自分自身、魔王の座につくのは僕しかいない。そう思ってるからね。


そして僕はこの夢幻学園に入学した。ここでトップを維持し、いずれは魔王に……


 ――だがその野望は初日で砕け散った。


 あの男が僕の前に立ちふさがったからだ。


 ワイズ・デュラミス。

 奴は学科、実技、全てでこの僕を上回っていた。


 そして決定的だったのは……


 学園対抗試合。生徒達による実践形式の試合だった。決勝の場で僕とワイズはぶつかった。

 実践では負けない。僕はそんな自信をもっていた。


 結果は……惨敗。手も足も出なかった。あと一歩だとか、そんなレベルではなかった。

 僕のプライドや自信は粉々に打ち砕かれた……


 そこから先は何から何まで二位二位二位二位。


 ついたあだ名は……


「お、永遠ナンバーツーじゃねえか! おーいエンツー!」


 そう、僕の学園でのあだ名は永遠ナンバーツー。もしくはエンツーだ。


「ナンバーツー! ナンバーツー! 永遠ナンバーツー! あ、それ!」


 ナンバーツー音頭というらしい。この生徒Aがわざわざ考えたものらしく、しょっちゅう歌ってる。
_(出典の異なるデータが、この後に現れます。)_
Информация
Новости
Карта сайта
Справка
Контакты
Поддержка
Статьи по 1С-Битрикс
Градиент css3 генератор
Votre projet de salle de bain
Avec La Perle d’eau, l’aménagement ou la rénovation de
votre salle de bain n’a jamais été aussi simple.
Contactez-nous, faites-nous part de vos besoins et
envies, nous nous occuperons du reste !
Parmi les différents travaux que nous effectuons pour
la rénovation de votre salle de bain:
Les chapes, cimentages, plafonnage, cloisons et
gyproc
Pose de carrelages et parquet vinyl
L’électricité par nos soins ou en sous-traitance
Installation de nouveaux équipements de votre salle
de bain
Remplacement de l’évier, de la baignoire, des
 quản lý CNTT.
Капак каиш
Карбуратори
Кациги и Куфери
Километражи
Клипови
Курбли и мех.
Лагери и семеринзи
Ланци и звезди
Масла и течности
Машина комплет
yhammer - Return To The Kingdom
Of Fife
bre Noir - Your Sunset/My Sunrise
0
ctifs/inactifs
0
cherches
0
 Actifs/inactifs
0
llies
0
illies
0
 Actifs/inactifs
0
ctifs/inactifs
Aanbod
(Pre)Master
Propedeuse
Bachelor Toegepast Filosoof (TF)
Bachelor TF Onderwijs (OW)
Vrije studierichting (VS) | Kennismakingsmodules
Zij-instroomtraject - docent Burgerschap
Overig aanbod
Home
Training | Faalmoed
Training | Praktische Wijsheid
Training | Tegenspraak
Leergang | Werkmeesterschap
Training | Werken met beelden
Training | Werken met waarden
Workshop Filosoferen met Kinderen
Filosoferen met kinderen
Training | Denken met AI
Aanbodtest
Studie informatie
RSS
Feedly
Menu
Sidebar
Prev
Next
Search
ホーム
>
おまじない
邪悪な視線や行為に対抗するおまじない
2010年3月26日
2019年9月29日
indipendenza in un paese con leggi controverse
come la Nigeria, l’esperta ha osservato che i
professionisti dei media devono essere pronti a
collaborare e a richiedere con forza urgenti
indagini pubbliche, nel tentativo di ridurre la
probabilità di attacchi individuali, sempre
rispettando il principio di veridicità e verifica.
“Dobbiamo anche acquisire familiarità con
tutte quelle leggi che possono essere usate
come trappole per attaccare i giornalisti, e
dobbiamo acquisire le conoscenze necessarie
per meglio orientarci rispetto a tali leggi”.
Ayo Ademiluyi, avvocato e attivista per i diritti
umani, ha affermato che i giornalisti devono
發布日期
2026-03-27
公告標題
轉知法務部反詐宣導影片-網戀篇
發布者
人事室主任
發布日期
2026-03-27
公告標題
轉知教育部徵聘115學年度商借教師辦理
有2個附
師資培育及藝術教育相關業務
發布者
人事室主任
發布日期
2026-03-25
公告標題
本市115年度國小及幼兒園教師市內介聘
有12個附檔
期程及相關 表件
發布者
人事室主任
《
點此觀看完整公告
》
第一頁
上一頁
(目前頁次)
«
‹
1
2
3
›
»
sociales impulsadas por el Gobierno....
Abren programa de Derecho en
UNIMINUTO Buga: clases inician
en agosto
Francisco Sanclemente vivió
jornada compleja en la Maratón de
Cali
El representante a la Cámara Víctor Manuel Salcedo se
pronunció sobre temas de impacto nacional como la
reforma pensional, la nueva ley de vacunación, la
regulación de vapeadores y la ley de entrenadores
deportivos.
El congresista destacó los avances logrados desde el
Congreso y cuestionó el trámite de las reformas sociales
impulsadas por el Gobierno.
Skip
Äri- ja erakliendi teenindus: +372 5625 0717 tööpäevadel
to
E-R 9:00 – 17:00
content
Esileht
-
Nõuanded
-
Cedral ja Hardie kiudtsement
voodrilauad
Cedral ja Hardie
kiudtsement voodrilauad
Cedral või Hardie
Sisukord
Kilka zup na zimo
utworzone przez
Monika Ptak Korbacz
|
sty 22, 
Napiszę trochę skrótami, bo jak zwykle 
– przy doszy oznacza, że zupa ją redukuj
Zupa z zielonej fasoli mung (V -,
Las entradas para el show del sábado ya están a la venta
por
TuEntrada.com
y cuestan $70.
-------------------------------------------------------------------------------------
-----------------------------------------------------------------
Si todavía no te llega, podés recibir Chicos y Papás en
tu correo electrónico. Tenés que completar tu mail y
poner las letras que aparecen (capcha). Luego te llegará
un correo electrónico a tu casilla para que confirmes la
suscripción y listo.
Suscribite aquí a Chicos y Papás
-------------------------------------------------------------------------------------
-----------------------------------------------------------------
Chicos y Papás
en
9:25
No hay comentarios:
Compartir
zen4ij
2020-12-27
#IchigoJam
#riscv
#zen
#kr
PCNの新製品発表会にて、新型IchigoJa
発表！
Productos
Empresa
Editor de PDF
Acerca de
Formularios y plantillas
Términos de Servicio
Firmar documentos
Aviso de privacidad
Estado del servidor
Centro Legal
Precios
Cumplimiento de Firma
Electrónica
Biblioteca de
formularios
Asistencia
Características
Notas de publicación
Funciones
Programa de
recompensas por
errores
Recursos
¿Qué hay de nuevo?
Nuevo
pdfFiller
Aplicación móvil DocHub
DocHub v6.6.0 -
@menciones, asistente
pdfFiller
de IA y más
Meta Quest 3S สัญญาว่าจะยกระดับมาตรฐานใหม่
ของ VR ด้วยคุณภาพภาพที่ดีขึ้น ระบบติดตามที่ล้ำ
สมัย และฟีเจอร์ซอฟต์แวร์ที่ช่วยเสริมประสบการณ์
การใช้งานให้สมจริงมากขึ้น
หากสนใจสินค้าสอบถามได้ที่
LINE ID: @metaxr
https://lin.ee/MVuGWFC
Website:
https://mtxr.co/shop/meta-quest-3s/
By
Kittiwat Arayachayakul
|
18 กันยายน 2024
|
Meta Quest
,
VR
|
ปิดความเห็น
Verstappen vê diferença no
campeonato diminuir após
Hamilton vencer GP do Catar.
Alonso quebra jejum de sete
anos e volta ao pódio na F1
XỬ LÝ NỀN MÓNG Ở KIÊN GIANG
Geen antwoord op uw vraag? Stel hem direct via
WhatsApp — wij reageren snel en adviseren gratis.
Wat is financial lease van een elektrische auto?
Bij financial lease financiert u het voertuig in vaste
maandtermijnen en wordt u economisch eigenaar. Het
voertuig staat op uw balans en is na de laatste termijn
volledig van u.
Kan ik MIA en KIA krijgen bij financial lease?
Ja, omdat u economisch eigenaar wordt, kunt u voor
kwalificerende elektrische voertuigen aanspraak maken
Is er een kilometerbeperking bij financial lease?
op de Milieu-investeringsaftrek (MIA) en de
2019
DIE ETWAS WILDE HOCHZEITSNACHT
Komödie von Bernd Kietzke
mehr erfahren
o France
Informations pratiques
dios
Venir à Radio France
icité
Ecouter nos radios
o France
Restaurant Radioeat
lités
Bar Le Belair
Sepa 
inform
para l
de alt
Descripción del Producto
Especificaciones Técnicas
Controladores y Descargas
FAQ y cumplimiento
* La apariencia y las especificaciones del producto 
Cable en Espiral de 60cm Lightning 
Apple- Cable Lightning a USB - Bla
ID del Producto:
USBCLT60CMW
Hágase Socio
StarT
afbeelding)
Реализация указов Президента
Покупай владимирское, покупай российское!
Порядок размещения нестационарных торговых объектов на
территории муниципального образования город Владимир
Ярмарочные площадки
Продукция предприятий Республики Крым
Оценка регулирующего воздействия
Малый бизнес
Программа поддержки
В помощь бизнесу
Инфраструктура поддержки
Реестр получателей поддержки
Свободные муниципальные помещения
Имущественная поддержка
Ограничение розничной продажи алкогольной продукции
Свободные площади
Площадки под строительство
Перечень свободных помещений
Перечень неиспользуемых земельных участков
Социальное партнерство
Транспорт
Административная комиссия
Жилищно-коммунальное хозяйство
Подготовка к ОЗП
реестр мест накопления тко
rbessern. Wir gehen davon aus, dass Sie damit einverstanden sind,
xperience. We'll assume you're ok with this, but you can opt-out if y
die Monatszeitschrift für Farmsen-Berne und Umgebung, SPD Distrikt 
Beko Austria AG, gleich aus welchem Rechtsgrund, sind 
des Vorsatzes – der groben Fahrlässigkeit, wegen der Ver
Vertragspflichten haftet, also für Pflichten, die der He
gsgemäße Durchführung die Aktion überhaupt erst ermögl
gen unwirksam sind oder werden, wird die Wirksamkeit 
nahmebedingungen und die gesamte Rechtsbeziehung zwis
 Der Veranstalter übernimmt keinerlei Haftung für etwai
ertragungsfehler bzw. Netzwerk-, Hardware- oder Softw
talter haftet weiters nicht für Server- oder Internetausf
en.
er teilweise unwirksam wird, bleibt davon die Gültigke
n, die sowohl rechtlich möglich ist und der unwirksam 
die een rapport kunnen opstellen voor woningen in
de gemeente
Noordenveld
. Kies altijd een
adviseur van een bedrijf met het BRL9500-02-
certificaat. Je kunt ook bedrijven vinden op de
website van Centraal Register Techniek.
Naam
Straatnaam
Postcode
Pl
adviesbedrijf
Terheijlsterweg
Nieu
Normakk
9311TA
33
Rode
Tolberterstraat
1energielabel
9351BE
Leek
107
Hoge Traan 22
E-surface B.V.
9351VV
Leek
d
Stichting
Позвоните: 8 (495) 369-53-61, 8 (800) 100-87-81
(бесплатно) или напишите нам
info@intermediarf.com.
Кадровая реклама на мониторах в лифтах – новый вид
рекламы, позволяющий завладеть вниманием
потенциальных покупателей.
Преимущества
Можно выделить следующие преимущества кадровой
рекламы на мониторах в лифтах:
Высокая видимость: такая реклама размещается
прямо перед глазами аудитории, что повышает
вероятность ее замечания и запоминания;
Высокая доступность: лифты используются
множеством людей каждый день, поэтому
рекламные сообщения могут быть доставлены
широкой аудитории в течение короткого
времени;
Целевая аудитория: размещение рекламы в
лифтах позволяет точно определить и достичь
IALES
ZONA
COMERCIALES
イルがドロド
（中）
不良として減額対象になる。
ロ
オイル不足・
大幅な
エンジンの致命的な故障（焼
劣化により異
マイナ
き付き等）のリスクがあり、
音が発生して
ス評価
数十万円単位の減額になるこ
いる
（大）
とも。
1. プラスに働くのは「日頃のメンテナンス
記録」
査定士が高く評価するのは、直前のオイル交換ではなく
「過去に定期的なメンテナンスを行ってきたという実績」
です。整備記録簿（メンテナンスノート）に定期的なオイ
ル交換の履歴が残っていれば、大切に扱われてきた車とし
 ……怒る気力すら僕にはない。負け犬街道を進む、落ちぶれたエリート……それが僕だった。


 僕を煽った生徒は当然僕より成績は悪い。

 僕がナンバーツーという事は、上はワイズのみだから当然の事。


 でも僕はイジられキャラに落ち着いている。いい笑いものにもなっている。普通ならおかしな話なのかもしれない。僕が言われたままでいるせいもあるかもしれない。


 ナンバーツーでは意味がない。それは他の連中もわかってるからバカにしてくるのかもしれない。


 魔王の座は一つだけ。トップにしか得られない栄光。


 つまり、僕は今のままでは魔王にはなれない。

 だから僕は半ば諦めモードでも、ワイズに挑む事をやめられない。

 勝てないのに無駄な事をする。そりゃあバカにされるってものだよね。


 でも足掻かずにはいられない。

 僕はそんな魔族だった。


 とはいえワイズに勝てる見込みはなく、どうすれば良いか僕は日夜考えていた。